DuckDB¶

In Python, Lance datasets can also be queried with DuckDB, an in-process SQL OLAP database. This means you can write complex SQL queries to analyze your data in Lance.

This integration is done via DuckDB SQL on Apache Arrow, which provides zero-copy data sharing between LanceDB and DuckDB. DuckDB is capable of passing down column selections and basic filters to Lance, reducing the amount of data that needs to be scanned to perform your query. Finally, the integration allows streaming data from Lance tables, allowing you to aggregate tables that won't fit into memory. All of this uses the same mechanism described in DuckDB's blog post DuckDB quacks Arrow.

A LanceDataset is accessible to DuckDB through the Arrow compatibility layer directly. To query the resulting Lance dataset in DuckDB, all you need to do is reference the dataset by the same name in your SQL query.

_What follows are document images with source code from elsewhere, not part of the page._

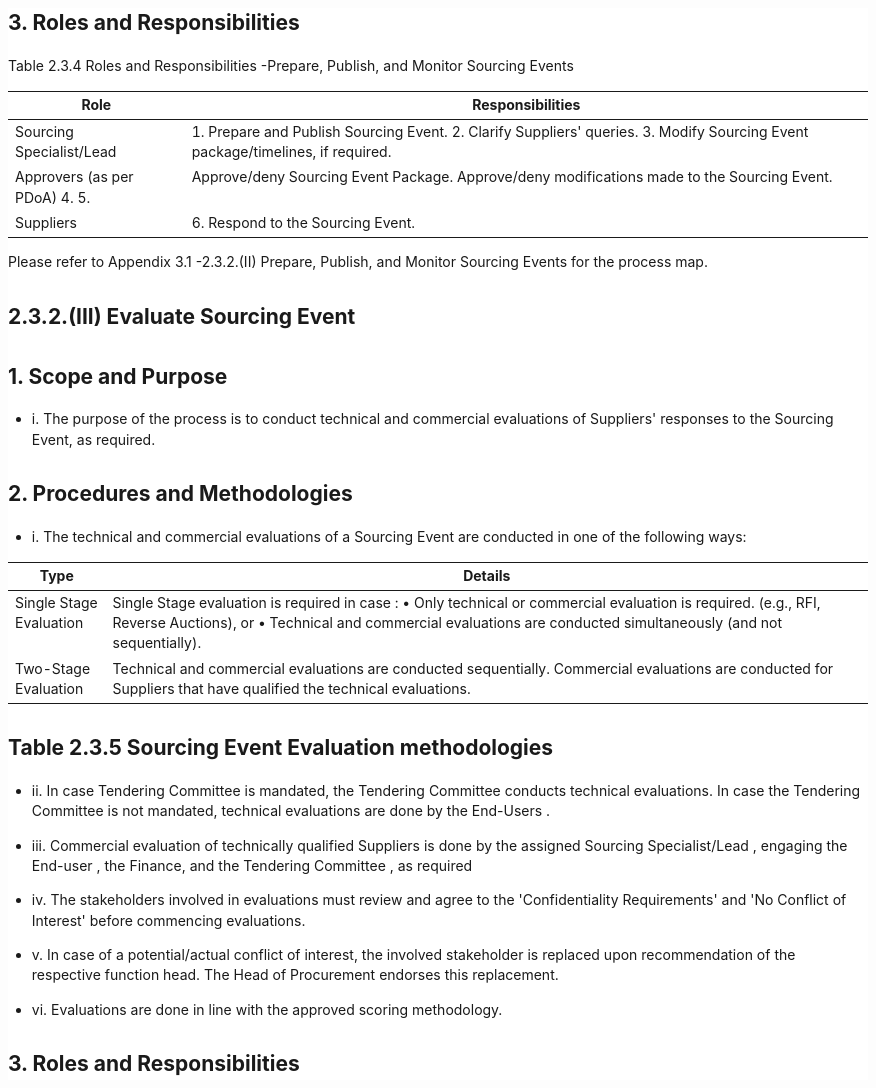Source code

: ## 3. Roles and Responsibilities

Table 2.3.4 Roles and Responsibilities -Prepare, Publish, and Monitor Sourcing Events

| Role                          | Responsibilities                                                                                                               |
|-------------------------------|--------------------------------------------------------------------------------------------------------------------------------|
| Sourcing Specialist/Lead      | 1. Prepare and Publish Sourcing Event. 2. Clarify Suppliers' queries. 3. Modify Sourcing Event package/timelines, if required. |
| Approvers (as per PDoA) 4. 5. | Approve/deny Sourcing Event Package. Approve/deny modifications made to the Sourcing Event.                                    |
| Suppliers                     | 6. Respond to the Sourcing Event.                                                                                              |

Please refer to Appendix 3.1 -2.3.2.(II) Prepare, Publish, and Monitor Sourcing Events for the process map.

## 2.3.2.(III) Evaluate Sourcing Event

## 1. Scope and Purpose

- i. The purpose of the process is to conduct technical and commercial evaluations of Suppliers' responses to the Sourcing Event, as required.

## 2. Procedures and Methodologies

- i. The  technical  and  commercial  evaluations  of  a  Sourcing  Event  are  conducted  in  one  of  the following ways:

| Type                    | Details                                                                                                                                                                                                                            |
|-------------------------|------------------------------------------------------------------------------------------------------------------------------------------------------------------------------------------------------------------------------------|
| Single Stage Evaluation | Single Stage evaluation is required in case : • Only technical or commercial evaluation is required. (e.g., RFI, Reverse Auctions), or • Technical and commercial evaluations are conducted simultaneously (and not sequentially). |
| Two-Stage Evaluation    | Technical and commercial evaluations are conducted sequentially. Commercial evaluations are conducted for Suppliers that have qualified the technical evaluations.                                                                 |

## Table 2.3.5 Sourcing Event Evaluation methodologies

- ii. In  case Tendering  Committee is  mandated,  the Tendering  Committee conducts  technical evaluations.  In case the Tendering Committee is not mandated, technical evaluations are done by the End-Users .
- iii. Commercial  evaluation  of  technically  qualified Suppliers is  done  by  the  assigned Sourcing Specialist/Lead , engaging the End-user , the Finance, and the Tendering Committee , as required
- iv. The  stakeholders  involved  in  evaluations must  review  and  agree  to  the  'Confidentiality Requirements' and 'No Conflict of Interest' before commencing evaluations.

- v. In  case  of  a  potential/actual  conflict  of  interest,  the  involved  stakeholder  is  replaced  upon recommendation  of  the  respective  function  head.  The Head  of  Procurement endorses  this replacement.
- vi. Evaluations are done in line with the approved scoring methodology.

## 3. Roles and Responsibilities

For example, if you have a Lance dataset with variable name my_lance_dataset:

import duckdb # pip install duckdb

duckdb.query("SELECT * FROM my_lance_dataset")
# ┌─────────────┬─────────┬────────┐
# │   vector    │  item   │ price  │
# │   float[]   │ varchar │ double │
# ├─────────────┼─────────┼────────┤
# │ [3.1, 4.1]  │ foo     │   10.0 │
# │ [5.9, 26.5] │ bar     │   20.0 │
# └─────────────┴─────────┴────────┘

duckdb.query("SELECT mean(price) FROM my_lance_dataset")
# ┌─────────────┐
# │ mean(price) │
# │   double    │
# ├─────────────┤
# │        15.0 │
# └─────────────┘